The Politics of the Impeachment

author
Dr. Louis Perron
blog post louis

Nancy Pelosi, Speaker of the House, has started a formal impeachment inquiry. This happened after Pelosi has long been rather cool on the impeachment question. Some new, leftist congressmen get a lot of attention in the media, but say for example, Alexandria Ocasio-Cortez is in a safely Democratic district. However, there are 32 Democratic Congressmen who, in 2018, got elected in districts that Trump had carried two years earlier. They are crucial for the Democratic majority in Congress and for Pelosi’s Speakership – and they were against impeachment. The argument was: Impeachment is dead on arrival in the Senate, it might further divide an already highly polarized nation, it might mobilize Trump’s base and cost Democrats the majority in the House. Just as a reminder: Bill Clinton’s personal approval rating was rarely higher than on the day that the Republican majority in the House voted to impeach him.
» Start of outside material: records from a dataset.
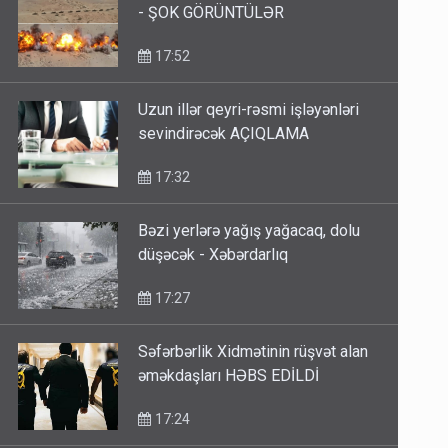
- ŞOK GÖRÜNTÜLƏR
17:52
Uzun illər qeyri-rəsmi işləyənləri
sevindirəcək AÇIQLAMA
17:32
Bəzi yerlərə yağış yağacaq, dolu
düşəcək - Xəbərdarlıq
17:27
Səfərbərlik Xidmətinin rüşvət alan
əməkdaşları HƏBS EDİLDİ
17:24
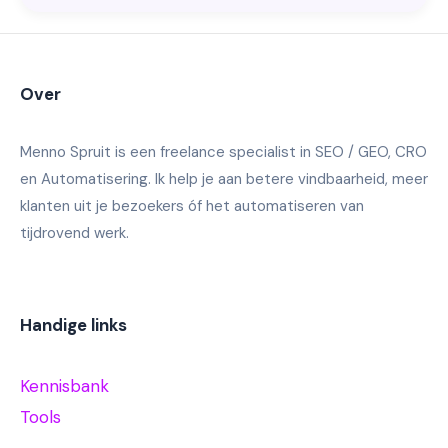
Over
Menno Spruit is een freelance specialist in SEO / GEO, CRO
en Automatisering. Ik help je aan betere vindbaarheid, meer
klanten uit je bezoekers óf het automatiseren van
tijdrovend werk.
Handige links
Kennisbank
Tools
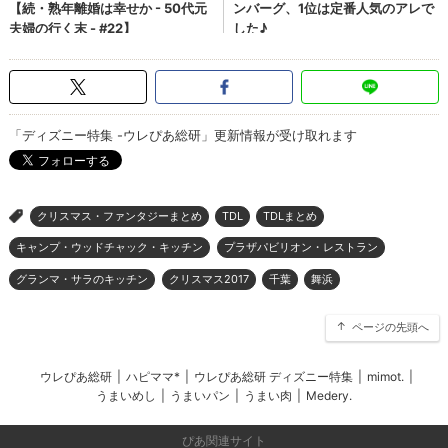
「ディズニー特集 -ウレぴあ総研」更新情報が受け取れます
クリスマス・ファンタジーまとめ
TDL
TDLまとめ
>
キャンプ・ウッドチャック・キッチン
プラザパビリオン・レストラン
グランマ・サラのキッチン
クリスマス2017
千葉
舞浜
ページの先頭へ
ウレぴあ総研
|
ハピママ*
|
ウレぴあ総研 ディズニー特集
|
mimot.
|
うまいめし
|
うまいパン
|
うまい肉
|
Medery.
ぴあ関連サイト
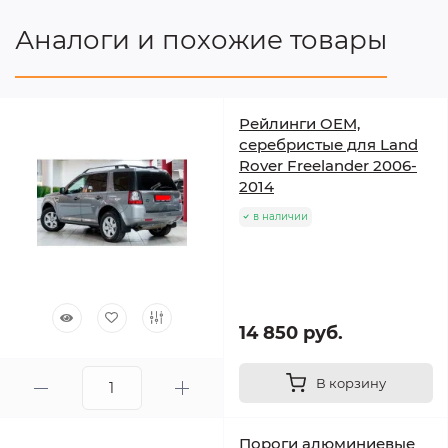
Аналоги и похожие товары
Рейлинги OEM,
серебристые для Land
Rover Freelander 2006-
2014
в наличии
14 850 руб.
В корзину
Пороги алюминиевые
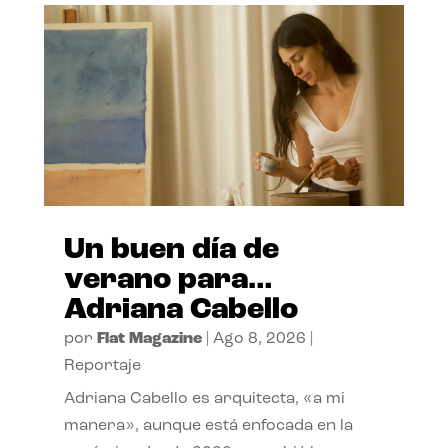
Un buen día de
verano para…
Adriana Cabello
por
Flat Magazine
|
Ago 8, 2026
|
Reportaje
Adriana Cabello es arquitecta, «a mi
manera», aunque está enfocada en la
This has all changed last week after the phone call between Donald Trump and Ukrainian President Volodymyr Zelensky became public. In the American presidential system, parliament can’t overthrow the government with a vote of no confidence (like it is the case in most European countries). Impeachment is for high crimes, so for legal reasons, but of course the process today is highly political as well.

A simple majority is needed in the House of Representatives to impeach the President. This seems likely to happen at this point in time. Even some of the moderate Democrats mentioned above seem at least open to impeachment now. The case then moves to the Senate, where a majority of two thirds will be needed to remove the president from office. Republicans control the Senate so it would take a significant break in the ranks in the Republican party. This doesn’t look likely to happen at this point in time, but pressure on Republicans, especially moderate Republicans in swing states, will rise. Outside groups are already running tv ads. So far, Republicans are pretty much sticking to the party’s talking points, which is that there was no “quid pro quo”, meaning that Trump didn’t explicitly use the withholding of the funds for Ukraine to pressure President Zelensky. Maybe that can indeed never be proven, but still, Trump in his own words is admitting that he asked Zelensky to dig up dirt on a political opponent, and calls it a perfect call. Once the case moves to the Senate, the spotlight will be on the Republicans who will have to answer if this really is ok behavior for President Trump – and any future president for that matter.

It will be interesting to see how things will evolve from now on when new evidence will eventually come out and we get a clearer picture of how the public sees impeachment. According to first polls, the American electorate seems evenly split on the question. While Trump looks unlikely to be removed from office at this point in time, it sure makes him more dependent on Republicans in Congress. The most important person for Trump is now pretty much Mitch McConnell, the Republican leader in the Senate. While Trump as a businessman is used to giving orders, it’s now actually the other way around. McConnell can tell the president what he would like to get for ensuring Trump’s survival.

A direct match up and battle in the media with President Trump is, in principle, good for any Democrat. The same is true for Joe Biden in the short run. But the next weeks and months will likely raise some uncomfortable questions on the business dealings of the family around the former Vice President.

I’m afraid that the impeachment is also not the best of news for the 20 or so Democratic Presidential candidates who seek media coverage, funds and activists. Attention is a zero-sum game and for the next weeks, everybody will talk about impeachment and Trump. Elizabeth Warren, Bernie Sanders, Kamela Harris and the others will sure be asked about their opinions, but the action and the spotlight will be in Congress.